Output every line below without omitting or altering anything.

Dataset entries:
= = = = =

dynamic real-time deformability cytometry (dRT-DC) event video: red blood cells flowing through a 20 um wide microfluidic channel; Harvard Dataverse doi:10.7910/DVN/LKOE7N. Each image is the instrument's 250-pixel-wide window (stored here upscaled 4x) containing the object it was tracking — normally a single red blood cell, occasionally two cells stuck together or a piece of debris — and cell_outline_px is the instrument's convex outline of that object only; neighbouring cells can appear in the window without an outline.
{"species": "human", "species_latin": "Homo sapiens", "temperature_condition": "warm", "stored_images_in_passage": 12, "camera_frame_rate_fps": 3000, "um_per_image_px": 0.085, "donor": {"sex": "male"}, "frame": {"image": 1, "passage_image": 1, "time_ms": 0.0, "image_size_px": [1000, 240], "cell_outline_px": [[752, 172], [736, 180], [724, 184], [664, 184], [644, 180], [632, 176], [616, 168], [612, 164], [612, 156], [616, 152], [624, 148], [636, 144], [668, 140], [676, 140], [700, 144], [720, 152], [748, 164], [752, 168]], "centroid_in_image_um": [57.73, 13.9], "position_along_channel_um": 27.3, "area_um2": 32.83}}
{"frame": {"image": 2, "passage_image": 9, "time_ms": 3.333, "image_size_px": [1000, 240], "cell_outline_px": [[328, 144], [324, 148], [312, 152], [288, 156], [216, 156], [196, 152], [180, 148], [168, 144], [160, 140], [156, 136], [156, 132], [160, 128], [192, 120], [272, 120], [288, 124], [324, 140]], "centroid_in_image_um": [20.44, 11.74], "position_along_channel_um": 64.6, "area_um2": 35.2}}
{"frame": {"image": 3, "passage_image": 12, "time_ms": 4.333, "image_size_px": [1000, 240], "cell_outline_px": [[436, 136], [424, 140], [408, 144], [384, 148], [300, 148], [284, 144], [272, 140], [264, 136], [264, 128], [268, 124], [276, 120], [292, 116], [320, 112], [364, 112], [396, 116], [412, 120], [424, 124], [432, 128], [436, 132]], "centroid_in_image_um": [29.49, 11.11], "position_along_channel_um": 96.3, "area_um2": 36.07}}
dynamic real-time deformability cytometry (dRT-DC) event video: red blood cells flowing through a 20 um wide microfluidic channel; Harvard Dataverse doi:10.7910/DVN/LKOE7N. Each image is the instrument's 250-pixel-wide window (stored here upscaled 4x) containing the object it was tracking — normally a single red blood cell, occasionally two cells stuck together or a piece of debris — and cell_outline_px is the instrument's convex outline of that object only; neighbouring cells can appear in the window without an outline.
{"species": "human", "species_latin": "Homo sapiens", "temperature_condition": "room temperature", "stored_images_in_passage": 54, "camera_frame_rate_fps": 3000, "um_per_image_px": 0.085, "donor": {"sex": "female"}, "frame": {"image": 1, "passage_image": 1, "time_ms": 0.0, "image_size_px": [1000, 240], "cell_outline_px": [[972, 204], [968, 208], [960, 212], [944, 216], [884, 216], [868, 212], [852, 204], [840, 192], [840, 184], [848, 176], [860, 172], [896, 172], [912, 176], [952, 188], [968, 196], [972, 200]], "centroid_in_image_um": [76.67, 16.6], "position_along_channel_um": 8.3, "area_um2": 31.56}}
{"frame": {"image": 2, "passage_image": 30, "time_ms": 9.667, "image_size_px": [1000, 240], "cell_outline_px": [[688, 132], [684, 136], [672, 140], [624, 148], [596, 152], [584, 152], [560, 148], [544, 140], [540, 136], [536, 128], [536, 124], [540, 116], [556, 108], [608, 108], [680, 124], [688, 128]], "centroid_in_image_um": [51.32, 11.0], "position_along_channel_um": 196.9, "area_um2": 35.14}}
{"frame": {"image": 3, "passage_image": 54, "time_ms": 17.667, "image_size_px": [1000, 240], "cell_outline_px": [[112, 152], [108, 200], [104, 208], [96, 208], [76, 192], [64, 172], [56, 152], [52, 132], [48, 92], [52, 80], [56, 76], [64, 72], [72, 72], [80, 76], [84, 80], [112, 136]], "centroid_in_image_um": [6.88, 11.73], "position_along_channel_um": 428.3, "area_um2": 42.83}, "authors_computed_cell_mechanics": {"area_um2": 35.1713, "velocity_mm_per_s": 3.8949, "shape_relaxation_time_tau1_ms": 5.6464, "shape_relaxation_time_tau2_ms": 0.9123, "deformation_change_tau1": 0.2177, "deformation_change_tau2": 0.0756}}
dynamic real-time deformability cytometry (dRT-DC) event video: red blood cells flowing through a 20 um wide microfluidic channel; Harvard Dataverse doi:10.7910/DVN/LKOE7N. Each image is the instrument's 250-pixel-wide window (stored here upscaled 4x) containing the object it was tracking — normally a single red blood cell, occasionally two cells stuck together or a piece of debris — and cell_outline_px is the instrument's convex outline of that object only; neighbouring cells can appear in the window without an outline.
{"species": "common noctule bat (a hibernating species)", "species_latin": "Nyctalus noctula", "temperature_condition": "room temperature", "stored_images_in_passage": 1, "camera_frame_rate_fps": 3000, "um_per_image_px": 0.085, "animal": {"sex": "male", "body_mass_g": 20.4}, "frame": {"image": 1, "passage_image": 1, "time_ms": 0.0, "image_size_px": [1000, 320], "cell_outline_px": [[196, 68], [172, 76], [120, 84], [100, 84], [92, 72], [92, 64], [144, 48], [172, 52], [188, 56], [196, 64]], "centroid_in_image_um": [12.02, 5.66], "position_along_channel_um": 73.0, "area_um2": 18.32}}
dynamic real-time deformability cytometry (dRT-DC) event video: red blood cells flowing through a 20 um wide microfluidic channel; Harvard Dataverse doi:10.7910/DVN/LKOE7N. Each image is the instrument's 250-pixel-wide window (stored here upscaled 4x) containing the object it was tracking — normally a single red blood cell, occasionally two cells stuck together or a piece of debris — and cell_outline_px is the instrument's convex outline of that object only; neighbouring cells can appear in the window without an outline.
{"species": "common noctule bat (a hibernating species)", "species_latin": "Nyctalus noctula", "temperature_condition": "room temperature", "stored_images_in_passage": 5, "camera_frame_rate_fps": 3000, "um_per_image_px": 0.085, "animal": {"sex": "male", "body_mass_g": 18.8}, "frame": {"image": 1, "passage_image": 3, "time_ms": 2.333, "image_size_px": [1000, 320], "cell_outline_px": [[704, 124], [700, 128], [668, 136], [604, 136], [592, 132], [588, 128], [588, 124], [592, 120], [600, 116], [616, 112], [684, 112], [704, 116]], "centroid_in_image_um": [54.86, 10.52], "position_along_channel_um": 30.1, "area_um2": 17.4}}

= = = = =

→ **Worked solution**
dynamic real-time deformability cytometry (dRT-DC) event video: red blood cells flowing through a 20 um wide microfluidic channel; Harvard Dataverse doi:10.7910/DVN/LKOE7N. Each image is the instrument's 250-pixel-wide window (stored here upscaled 4x) containing the object it was tracking — normally a single red blood cell, occasionally two cells stuck together or a piece of debris — and cell_outline_px is the instrument's convex outline of that object only; neighbouring cells can appear in the window without an outline.
{"species": "human", "species_latin": "Homo sapiens", "temperature_condition": "warm", "stored_images_in_passage": 12, "camera_frame_rate_fps": 3000, "um_per_image_px": 0.085, "donor": {"sex": "male"}, "frame": {"image": 1, "passage_image": 1, "time_ms": 0.0, "image_size_px": [1000, 240], "cell_outline_px": [[752, 172], [736, 180], [724, 184], [664, 184], [644, 180], [632, 176], [616, 168], [612, 164], [612, 156], [616, 152], [624, 148], [636, 144], [668, 140], [676, 140], [700, 144], [720, 152], [748, 164], [752, 168]], "centroid_in_image_um": [57.73, 13.9], "position_along_channel_um": 27.3, "area_um2": 32.83}}
{"frame": {"image": 2, "passage_image": 9, "time_ms": 3.333, "image_size_px": [1000, 240], "cell_outline_px": [[328, 144], [324, 148], [312, 152], [288, 156], [216, 156], [196, 152], [180, 148], [168, 144], [160, 140], [156, 136], [156, 132], [160, 128], [192, 120], [272, 120], [288, 124], [324, 140]], "centroid_in_image_um": [20.44, 11.74], "position_along_channel_um": 64.6, "area_um2": 35.2}}
{"frame": {"image": 3, "passage_image": 12, "time_ms": 4.333, "image_size_px": [1000, 240], "cell_outline_px": [[436, 136], [424, 140], [408, 144], [384, 148], [300, 148], [284, 144], [272, 140], [264, 136], [264, 128], [268, 124], [276, 120], [292, 116], [320, 112], [364, 112], [396, 116], [412, 120], [424, 124], [432, 128], [436, 132]], "centroid_in_image_um": [29.49, 11.11], "position_along_channel_um": 96.3, "area_um2": 36.07}}
dynamic real-time deformability cytometry (dRT-DC) event video: red blood cells flowing through a 20 um wide microfluidic channel; Harvard Dataverse doi:10.7910/DVN/LKOE7N. Each image is the instrument's 250-pixel-wide window (stored here upscaled 4x) containing the object it was tracking — normally a single red blood cell, occasionally two cells stuck together or a piece of debris — and cell_outline_px is the instrument's convex outline of that object only; neighbouring cells can appear in the window without an outline.
{"species": "human", "species_latin": "Homo sapiens", "temperature_condition": "room temperature", "stored_images_in_passage": 54, "camera_frame_rate_fps": 3000, "um_per_image_px": 0.085, "donor": {"sex": "female"}, "frame": {"image": 1, "passage_image": 1, "time_ms": 0.0, "image_size_px": [1000, 240], "cell_outline_px": [[972, 204], [968, 208], [960, 212], [944, 216], [884, 216], [868, 212], [852, 204], [840, 192], [840, 184], [848, 176], [860, 172], [896, 172], [912, 176], [952, 188], [968, 196], [972, 200]], "centroid_in_image_um": [76.67, 16.6], "position_along_channel_um": 8.3, "area_um2": 31.56}}
{"frame": {"image": 2, "passage_image": 30, "time_ms": 9.667, "image_size_px": [1000, 240], "cell_outline_px": [[688, 132], [684, 136], [672, 140], [624, 148], [596, 152], [584, 152], [560, 148], [544, 140], [540, 136], [536, 128], [536, 124], [540, 116], [556, 108], [608, 108], [680, 124], [688, 128]], "centroid_in_image_um": [51.32, 11.0], "position_along_channel_um": 196.9, "area_um2": 35.14}}
{"frame": {"image": 3, "passage_image": 54, "time_ms": 17.667, "image_size_px": [1000, 240], "cell_outline_px": [[112, 152], [108, 200], [104, 208], [96, 208], [76, 192], [64, 172], [56, 152], [52, 132], [48, 92], [52, 80], [56, 76], [64, 72], [72, 72], [80, 76], [84, 80], [112, 136]], "centroid_in_image_um": [6.88, 11.73], "position_along_channel_um": 428.3, "area_um2": 42.83}, "authors_computed_cell_mechanics": {"area_um2": 35.1713, "velocity_mm_per_s": 3.8949, "shape_relaxation_time_tau1_ms": 5.6464, "shape_relaxation_time_tau2_ms": 0.9123, "deformation_change_tau1": 0.2177, "deformation_change_tau2": 0.0756}}
dynamic real-time deformability cytometry (dRT-DC) event video: red blood cells flowing through a 20 um wide microfluidic channel; Harvard Dataverse doi:10.7910/DVN/LKOE7N. Each image is the instrument's 250-pixel-wide window (stored here upscaled 4x) containing the object it was tracking — normally a single red blood cell, occasionally two cells stuck together or a piece of debris — and cell_outline_px is the instrument's convex outline of that object only; neighbouring cells can appear in the window without an outline.
{"species": "common noctule bat (a hibernating species)", "species_latin": "Nyctalus noctula", "temperature_condition": "room temperature", "stored_images_in_passage": 1, "camera_frame_rate_fps": 3000, "um_per_image_px": 0.085, "animal": {"sex": "male", "body_mass_g": 20.4}, "frame": {"image": 1, "passage_image": 1, "time_ms": 0.0, "image_size_px": [1000, 320], "cell_outline_px": [[196, 68], [172, 76], [120, 84], [100, 84], [92, 72], [92, 64], [144, 48], [172, 52], [188, 56], [196, 64]], "centroid_in_image_um": [12.02, 5.66], "position_along_channel_um": 73.0, "area_um2": 18.32}}
dynamic real-time deformability cytometry (dRT-DC) event video: red blood cells flowing through a 20 um wide microfluidic channel; Harvard Dataverse doi:10.7910/DVN/LKOE7N. Each image is the instrument's 250-pixel-wide window (stored here upscaled 4x) containing the object it was tracking — normally a single red blood cell, occasionally two cells stuck together or a piece of debris — and cell_outline_px is the instrument's convex outline of that object only; neighbouring cells can appear in the window without an outline.
{"species": "common noctule bat (a hibernating species)", "species_latin": "Nyctalus noctula", "temperature_condition": "room temperature", "stored_images_in_passage": 5, "camera_frame_rate_fps": 3000, "um_per_image_px": 0.085, "animal": {"sex": "male", "body_mass_g": 18.8}, "frame": {"image": 1, "passage_image": 3, "time_ms": 2.333, "image_size_px": [1000, 320], "cell_outline_px": [[704, 124], [700, 128], [668, 136], [604, 136], [592, 132], [588, 128], [588, 124], [592, 120], [600, 116], [616, 112], [684, 112], [704, 116]], "centroid_in_image_um": [54.86, 10.52], "position_along_channel_um": 30.1, "area_um2": 17.4}}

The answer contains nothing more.